Pieters would like to join the likes of Jack Nicklaus, Phil Mickelson and Tiger Woods as players who won the NCAA and U.S. Amateur titles in the same year. Mickelson achieved the feat in 1990 when the Amateur last visited Cherry Hills.
Playing For Dad
Andrew Biggadike is a Northern California resident (Belmont) who moved back to Ridgewood, N.J., in the past year to be with his ailing father, Ralph, who has pancreatic cancer. A software engineer, Biggadike was able to relocate without giving up his job.
Finally qualifying for the U.S. Amateur after 17 unsuccessful attempts was a major morale boost for Biggadike and his family. Unfortunately, the 34-year-old came up on the short end of a 3-and-2 first-round match against Doug Hanzel. Still, advancing to match play was big for Biggadike, whose only other USGA experience was the 1995 U.S. Junior Amateur at Fargo (N.D.) Country Club.

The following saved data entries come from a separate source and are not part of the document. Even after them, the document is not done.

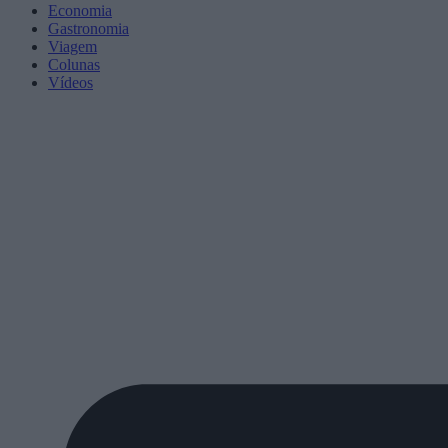
Economia
Gastronomia
Viagem
Colunas
Vídeos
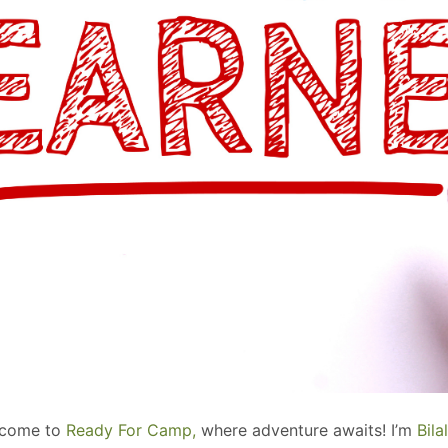
elcome to
Ready For Camp,
where adventure awaits! I’m
Bil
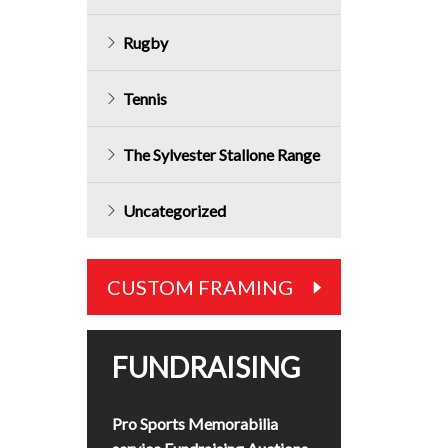
Rugby
Tennis
The Sylvester Stallone Range
Uncategorized
CUSTOM FRAMING
FUNDRAISING
Pro Sports Memorabilia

This has been a really special week for the entire family, said Biggadike, who plays out of The Olympic Club, site of this year’s U.S. Open. [My dad] couldn’t be here. He wants to be here. I just didn’t want to be here, but I wanted to play well and call home and hear that he’s smiling. Anything that can put a smile on his face makes me happy.
Odds and Ends
A total of eight mid-amateurs (25 and over) qualified for match play, with three, Todd White (44), Doug Hanzel(55) and Robert Leopold (27) advancing to the round of 32… White is one of the four golfers in the field this week who competed in the 1990 Amateur at Cherry Hills… The last mid-amateur to win the U.S. Amateur was John Harris at age 41 in 1993 at Champions G.C. in Houston. Austin Eaton IIIis the last mid-am to reach the semifinals (2005 at Merion G.C.)… The youngest qualifier was 17-year-old Evan Bowser, of Dearborn, Mich., and the oldest was Hanzel, 55, of Savannah, Ga. Bowser was eliminated by Cheng-Tsung Pan, of Chinese Taipei, 4 and 3… Two players from Moscow – Idaho and Pennsylvania – were in match play. World No. 1 Chris Williams (Moscow, Idaho) beat Peter Williamson, 3 and 2, and Nicholas Reach (Moscow, Pa.) lost to Patrick Duncan Jr., 1 down... The average age of the match-play field is 22.0… Of the 14 players who earned match-play spots via Wednesday’s 17-man playoff, seven produced victories, including Pieters’ 1-up win over Spieth. Another playoff survivor, Edouard Espana, of France, eliminated Curtis Thompson, of Coral Springs, Fla., 1 up. Thompson, a sophomore at Louisiana State, is the brother of 2008 U.S. Girls’ Junior champion and LPGA Tour player Lexi Thompson and current Web.com Tour player Nicholas Thompson… Cherry Hills member Michael Schoolcraft lost a late lead and dropped a 19-hole decision to Zack Munroe… Of the four University of California-Berkeley golfers who made match play, three advanced to the round of 32: Max Homa (5 and 4 over Corey Conners); playoff survivor Michael Weaver (2 and 1 over fifth-seeded Zac Blair); and Brandon Hagy(19 holes over playoff survivor Denny McCarthy). Hagy went eagle-par-birdie to win the final three holes of his match. Michael Kim was the lone victim, falling to Leopold in 20 holes…Six of the 32 matches went to extra holes. Last year, just one first-round match was extended beyond 18, with John Peterson needing 22 holes to eliminate Todd Baek.